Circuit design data
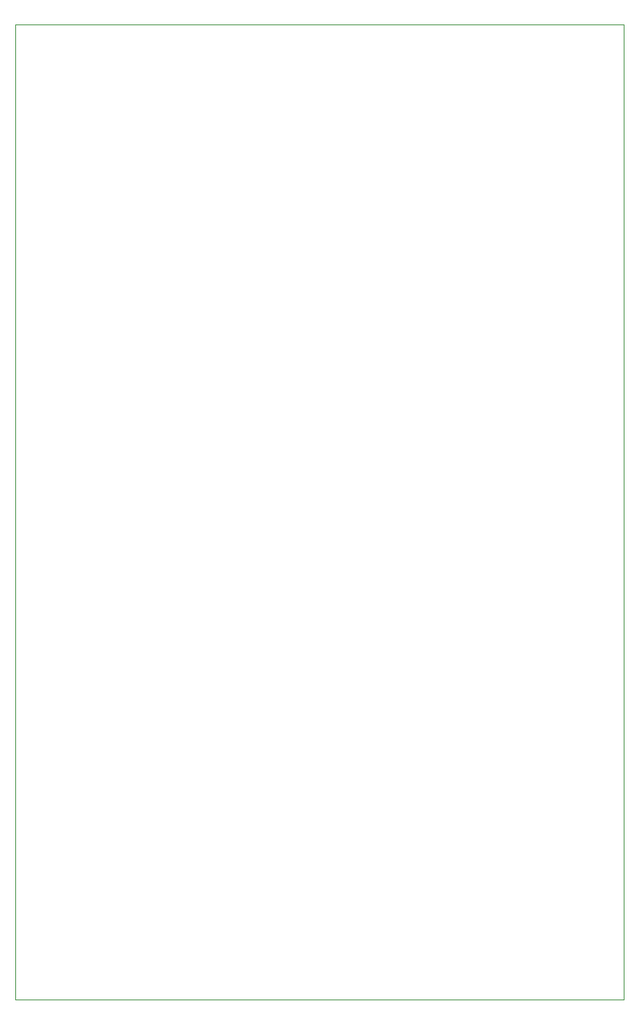
<source format=gbr>
G04 #@! TF.GenerationSoftware,KiCad,Pcbnew,(5.1.6)-1*
G04 #@! TF.CreationDate,2021-06-26T23:55:56+02:00*
G04 #@! TF.ProjectId,GridsNanoV3,47726964-734e-4616-9e6f-56332e6b6963,rev?*
G04 #@! TF.SameCoordinates,Original*
G04 #@! TF.FileFunction,Profile,NP*
%FSLAX46Y46*%
G04 Gerber Fmt 4.6, Leading zero omitted, Abs format (unit mm)*
G04 Created by KiCad (PCBNEW (5.1.6)-1) date 2021-06-26 23:55:56*
%MOMM*%
%LPD*%
G01*
G04 APERTURE LIST*
G04 #@! TA.AperFunction,Profile*
%ADD10C,0.050000*%
G04 #@! TD*
G04 APERTURE END LIST*
D10*
X101600000Y-17780000D02*
X101600000Y-124460000D01*
X101600000Y-125730000D02*
X169000000Y-125730000D01*
X169000000Y-17780000D02*
X101600000Y-17780000D01*
X101600000Y-124460000D02*
X101600000Y-125730000D01*
X169000000Y-125730000D02*
X169000000Y-17780000D01*
M02*

</source>
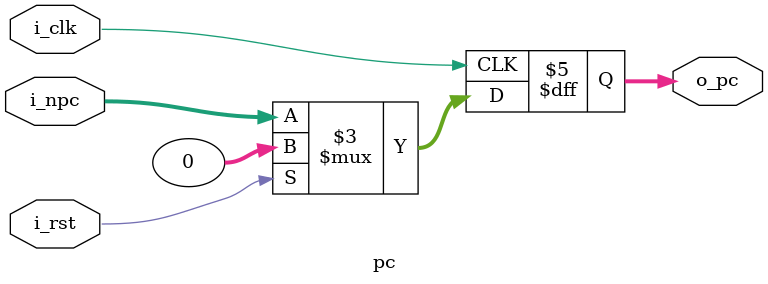
<source format=v>
`timescale 1ns / 1ps


module pc (
    input  wire        i_clk,  // 时钟信号
    input  wire        i_rst,  // 复位信号
    input  wire [31:0] i_npc,  // 下一条指令地址
    output reg  [31:0] o_pc    // 输出的指令地址
);

  always @(posedge i_clk) begin
    if (i_rst) begin
      o_pc <= 31'b0;
    end else begin
      o_pc <= i_npc;
    end
  end
endmodule

</source>
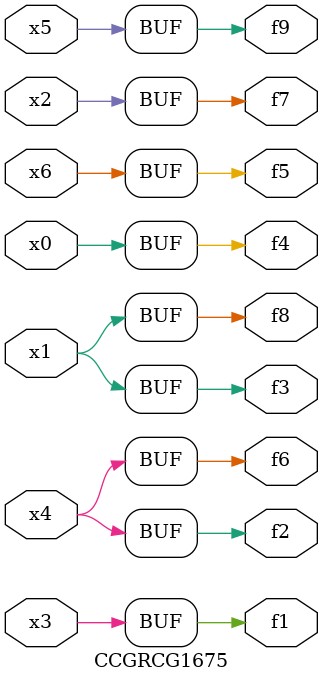
<source format=v>
module CCGRCG1675(
	input x0, x1, x2, x3, x4, x5, x6,
	output f1, f2, f3, f4, f5, f6, f7, f8, f9
);
	assign f1 = x3;
	assign f2 = x4;
	assign f3 = x1;
	assign f4 = x0;
	assign f5 = x6;
	assign f6 = x4;
	assign f7 = x2;
	assign f8 = x1;
	assign f9 = x5;
endmodule

</source>
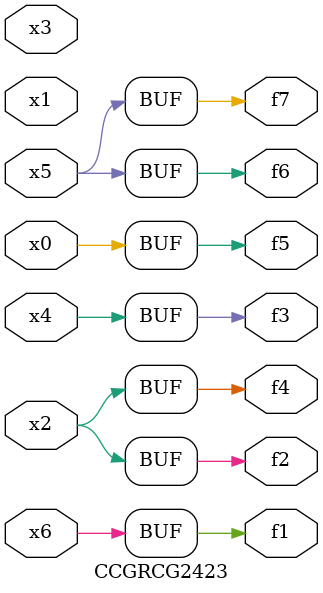
<source format=v>
module CCGRCG2423(
	input x0, x1, x2, x3, x4, x5, x6,
	output f1, f2, f3, f4, f5, f6, f7
);
	assign f1 = x6;
	assign f2 = x2;
	assign f3 = x4;
	assign f4 = x2;
	assign f5 = x0;
	assign f6 = x5;
	assign f7 = x5;
endmodule

</source>
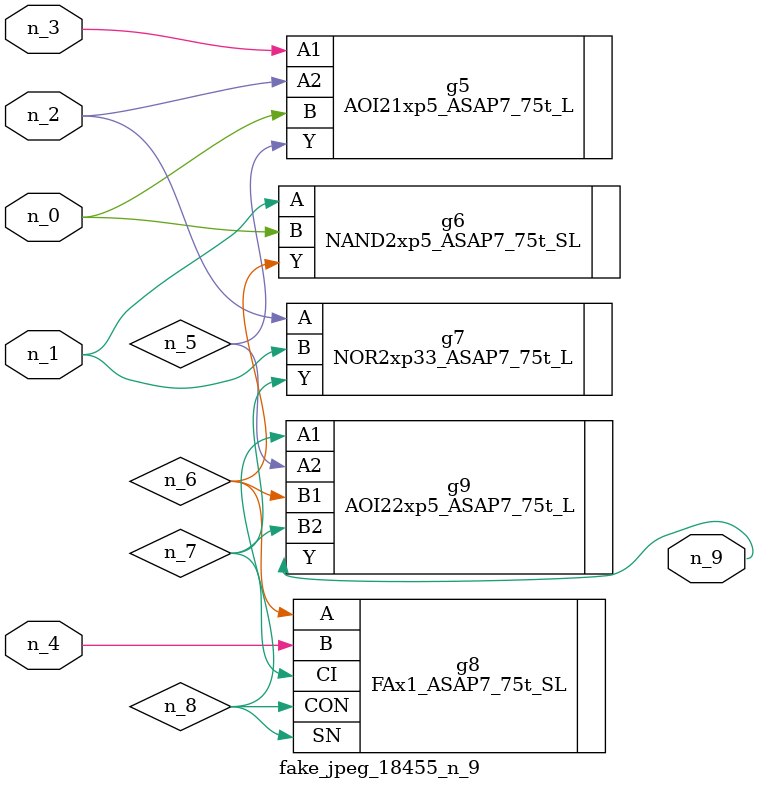
<source format=v>
module fake_jpeg_18455_n_9 (n_3, n_2, n_1, n_0, n_4, n_9);

input n_3;
input n_2;
input n_1;
input n_0;
input n_4;

output n_9;

wire n_8;
wire n_6;
wire n_5;
wire n_7;

AOI21xp5_ASAP7_75t_L g5 ( 
.A1(n_3),
.A2(n_2),
.B(n_0),
.Y(n_5)
);

NAND2xp5_ASAP7_75t_SL g6 ( 
.A(n_1),
.B(n_0),
.Y(n_6)
);

NOR2xp33_ASAP7_75t_L g7 ( 
.A(n_2),
.B(n_1),
.Y(n_7)
);

FAx1_ASAP7_75t_SL g8 ( 
.A(n_6),
.B(n_4),
.CI(n_7),
.CON(n_8),
.SN(n_8)
);

AOI22xp5_ASAP7_75t_L g9 ( 
.A1(n_8),
.A2(n_5),
.B1(n_6),
.B2(n_7),
.Y(n_9)
);


endmodule
</source>
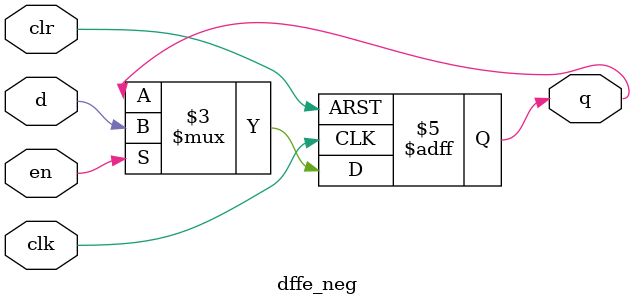
<source format=v>
module dffe_neg (q, d, clk, en, clr);
   
   //Inputs
   input d, clk, en, clr;
   
   //Internal wire
   wire clr;

   //Output
   output q;
   
   //Register
   reg q;

   //Intialize q to 0
   initial
   begin
       q = 1'b0;
   end

   //Set value of q on negative edge of the clock or positive edge of clear
   always @(negedge clk or posedge clr) begin
       //If clear is high, set q to 0
       if (clr) begin
           q <= 1'b0;
       //If enable is high, set q to the value of d
       end else if (en) begin
           q <= d;
       end
   end
endmodule
</source>
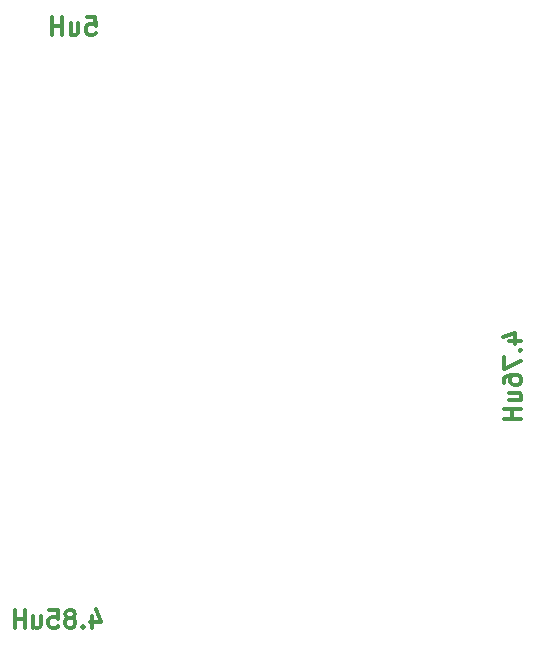
<source format=gbr>
%TF.GenerationSoftware,KiCad,Pcbnew,8.0.9-8.0.9-0~ubuntu22.04.1*%
%TF.CreationDate,2025-03-21T15:09:18+07:00*%
%TF.ProjectId,Rfid_PCB,52666964-5f50-4434-922e-6b696361645f,rev?*%
%TF.SameCoordinates,Original*%
%TF.FileFunction,Legend,Bot*%
%TF.FilePolarity,Positive*%
%FSLAX46Y46*%
G04 Gerber Fmt 4.6, Leading zero omitted, Abs format (unit mm)*
G04 Created by KiCad (PCBNEW 8.0.9-8.0.9-0~ubuntu22.04.1) date 2025-03-21 15:09:18*
%MOMM*%
%LPD*%
G01*
G04 APERTURE LIST*
%ADD10C,0.300000*%
G04 APERTURE END LIST*
D10*
X129450828Y-103087368D02*
X130450828Y-103087368D01*
X128879400Y-102730225D02*
X129950828Y-102373082D01*
X129950828Y-102373082D02*
X129950828Y-103301653D01*
X130307971Y-103873081D02*
X130379400Y-103944510D01*
X130379400Y-103944510D02*
X130450828Y-103873081D01*
X130450828Y-103873081D02*
X130379400Y-103801653D01*
X130379400Y-103801653D02*
X130307971Y-103873081D01*
X130307971Y-103873081D02*
X130450828Y-103873081D01*
X128950828Y-104444510D02*
X128950828Y-105444510D01*
X128950828Y-105444510D02*
X130450828Y-104801653D01*
X128950828Y-106658796D02*
X128950828Y-106373081D01*
X128950828Y-106373081D02*
X129022257Y-106230224D01*
X129022257Y-106230224D02*
X129093685Y-106158796D01*
X129093685Y-106158796D02*
X129307971Y-106015938D01*
X129307971Y-106015938D02*
X129593685Y-105944510D01*
X129593685Y-105944510D02*
X130165114Y-105944510D01*
X130165114Y-105944510D02*
X130307971Y-106015938D01*
X130307971Y-106015938D02*
X130379400Y-106087367D01*
X130379400Y-106087367D02*
X130450828Y-106230224D01*
X130450828Y-106230224D02*
X130450828Y-106515938D01*
X130450828Y-106515938D02*
X130379400Y-106658796D01*
X130379400Y-106658796D02*
X130307971Y-106730224D01*
X130307971Y-106730224D02*
X130165114Y-106801653D01*
X130165114Y-106801653D02*
X129807971Y-106801653D01*
X129807971Y-106801653D02*
X129665114Y-106730224D01*
X129665114Y-106730224D02*
X129593685Y-106658796D01*
X129593685Y-106658796D02*
X129522257Y-106515938D01*
X129522257Y-106515938D02*
X129522257Y-106230224D01*
X129522257Y-106230224D02*
X129593685Y-106087367D01*
X129593685Y-106087367D02*
X129665114Y-106015938D01*
X129665114Y-106015938D02*
X129807971Y-105944510D01*
X129450828Y-108087367D02*
X130450828Y-108087367D01*
X129450828Y-107444509D02*
X130236542Y-107444509D01*
X130236542Y-107444509D02*
X130379400Y-107515938D01*
X130379400Y-107515938D02*
X130450828Y-107658795D01*
X130450828Y-107658795D02*
X130450828Y-107873081D01*
X130450828Y-107873081D02*
X130379400Y-108015938D01*
X130379400Y-108015938D02*
X130307971Y-108087367D01*
X130450828Y-108801652D02*
X128950828Y-108801652D01*
X129665114Y-108801652D02*
X129665114Y-109658795D01*
X130450828Y-109658795D02*
X128950828Y-109658795D01*
X93651203Y-75670828D02*
X94365489Y-75670828D01*
X94365489Y-75670828D02*
X94436917Y-76385114D01*
X94436917Y-76385114D02*
X94365489Y-76313685D01*
X94365489Y-76313685D02*
X94222632Y-76242257D01*
X94222632Y-76242257D02*
X93865489Y-76242257D01*
X93865489Y-76242257D02*
X93722632Y-76313685D01*
X93722632Y-76313685D02*
X93651203Y-76385114D01*
X93651203Y-76385114D02*
X93579774Y-76527971D01*
X93579774Y-76527971D02*
X93579774Y-76885114D01*
X93579774Y-76885114D02*
X93651203Y-77027971D01*
X93651203Y-77027971D02*
X93722632Y-77099400D01*
X93722632Y-77099400D02*
X93865489Y-77170828D01*
X93865489Y-77170828D02*
X94222632Y-77170828D01*
X94222632Y-77170828D02*
X94365489Y-77099400D01*
X94365489Y-77099400D02*
X94436917Y-77027971D01*
X92294061Y-76170828D02*
X92294061Y-77170828D01*
X92936918Y-76170828D02*
X92936918Y-76956542D01*
X92936918Y-76956542D02*
X92865489Y-77099400D01*
X92865489Y-77099400D02*
X92722632Y-77170828D01*
X92722632Y-77170828D02*
X92508346Y-77170828D01*
X92508346Y-77170828D02*
X92365489Y-77099400D01*
X92365489Y-77099400D02*
X92294061Y-77027971D01*
X91579775Y-77170828D02*
X91579775Y-75670828D01*
X91579775Y-76385114D02*
X90722632Y-76385114D01*
X90722632Y-77170828D02*
X90722632Y-75670828D01*
X94122632Y-126360828D02*
X94122632Y-127360828D01*
X94479774Y-125789400D02*
X94836917Y-126860828D01*
X94836917Y-126860828D02*
X93908346Y-126860828D01*
X93336918Y-127217971D02*
X93265489Y-127289400D01*
X93265489Y-127289400D02*
X93336918Y-127360828D01*
X93336918Y-127360828D02*
X93408346Y-127289400D01*
X93408346Y-127289400D02*
X93336918Y-127217971D01*
X93336918Y-127217971D02*
X93336918Y-127360828D01*
X92408346Y-126503685D02*
X92551203Y-126432257D01*
X92551203Y-126432257D02*
X92622632Y-126360828D01*
X92622632Y-126360828D02*
X92694060Y-126217971D01*
X92694060Y-126217971D02*
X92694060Y-126146542D01*
X92694060Y-126146542D02*
X92622632Y-126003685D01*
X92622632Y-126003685D02*
X92551203Y-125932257D01*
X92551203Y-125932257D02*
X92408346Y-125860828D01*
X92408346Y-125860828D02*
X92122632Y-125860828D01*
X92122632Y-125860828D02*
X91979775Y-125932257D01*
X91979775Y-125932257D02*
X91908346Y-126003685D01*
X91908346Y-126003685D02*
X91836917Y-126146542D01*
X91836917Y-126146542D02*
X91836917Y-126217971D01*
X91836917Y-126217971D02*
X91908346Y-126360828D01*
X91908346Y-126360828D02*
X91979775Y-126432257D01*
X91979775Y-126432257D02*
X92122632Y-126503685D01*
X92122632Y-126503685D02*
X92408346Y-126503685D01*
X92408346Y-126503685D02*
X92551203Y-126575114D01*
X92551203Y-126575114D02*
X92622632Y-126646542D01*
X92622632Y-126646542D02*
X92694060Y-126789400D01*
X92694060Y-126789400D02*
X92694060Y-127075114D01*
X92694060Y-127075114D02*
X92622632Y-127217971D01*
X92622632Y-127217971D02*
X92551203Y-127289400D01*
X92551203Y-127289400D02*
X92408346Y-127360828D01*
X92408346Y-127360828D02*
X92122632Y-127360828D01*
X92122632Y-127360828D02*
X91979775Y-127289400D01*
X91979775Y-127289400D02*
X91908346Y-127217971D01*
X91908346Y-127217971D02*
X91836917Y-127075114D01*
X91836917Y-127075114D02*
X91836917Y-126789400D01*
X91836917Y-126789400D02*
X91908346Y-126646542D01*
X91908346Y-126646542D02*
X91979775Y-126575114D01*
X91979775Y-126575114D02*
X92122632Y-126503685D01*
X90479775Y-125860828D02*
X91194061Y-125860828D01*
X91194061Y-125860828D02*
X91265489Y-126575114D01*
X91265489Y-126575114D02*
X91194061Y-126503685D01*
X91194061Y-126503685D02*
X91051204Y-126432257D01*
X91051204Y-126432257D02*
X90694061Y-126432257D01*
X90694061Y-126432257D02*
X90551204Y-126503685D01*
X90551204Y-126503685D02*
X90479775Y-126575114D01*
X90479775Y-126575114D02*
X90408346Y-126717971D01*
X90408346Y-126717971D02*
X90408346Y-127075114D01*
X90408346Y-127075114D02*
X90479775Y-127217971D01*
X90479775Y-127217971D02*
X90551204Y-127289400D01*
X90551204Y-127289400D02*
X90694061Y-127360828D01*
X90694061Y-127360828D02*
X91051204Y-127360828D01*
X91051204Y-127360828D02*
X91194061Y-127289400D01*
X91194061Y-127289400D02*
X91265489Y-127217971D01*
X89122633Y-126360828D02*
X89122633Y-127360828D01*
X89765490Y-126360828D02*
X89765490Y-127146542D01*
X89765490Y-127146542D02*
X89694061Y-127289400D01*
X89694061Y-127289400D02*
X89551204Y-127360828D01*
X89551204Y-127360828D02*
X89336918Y-127360828D01*
X89336918Y-127360828D02*
X89194061Y-127289400D01*
X89194061Y-127289400D02*
X89122633Y-127217971D01*
X88408347Y-127360828D02*
X88408347Y-125860828D01*
X88408347Y-126575114D02*
X87551204Y-126575114D01*
X87551204Y-127360828D02*
X87551204Y-125860828D01*
M02*

</source>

# Exercise details:
Print exactly the lines above, between the one holding "X130165114Y-106801653D01*" and the one holding "X130450828Y-107658795D02*", inclusive, and nothing besides.

# Your response:
X130165114Y-106801653D01*
X130165114Y-106801653D02*
X129807971Y-106801653D01*
X129807971Y-106801653D02*
X129665114Y-106730224D01*
X129665114Y-106730224D02*
X129593685Y-106658796D01*
X129593685Y-106658796D02*
X129522257Y-106515938D01*
X129522257Y-106515938D02*
X129522257Y-106230224D01*
X129522257Y-106230224D02*
X129593685Y-106087367D01*
X129593685Y-106087367D02*
X129665114Y-106015938D01*
X129665114Y-106015938D02*
X129807971Y-105944510D01*
X129450828Y-108087367D02*
X130450828Y-108087367D01*
X129450828Y-107444509D02*
X130236542Y-107444509D01*
X130236542Y-107444509D02*
X130379400Y-107515938D01*
X130379400Y-107515938D02*
X130450828Y-107658795D01*
X130450828Y-107658795D02*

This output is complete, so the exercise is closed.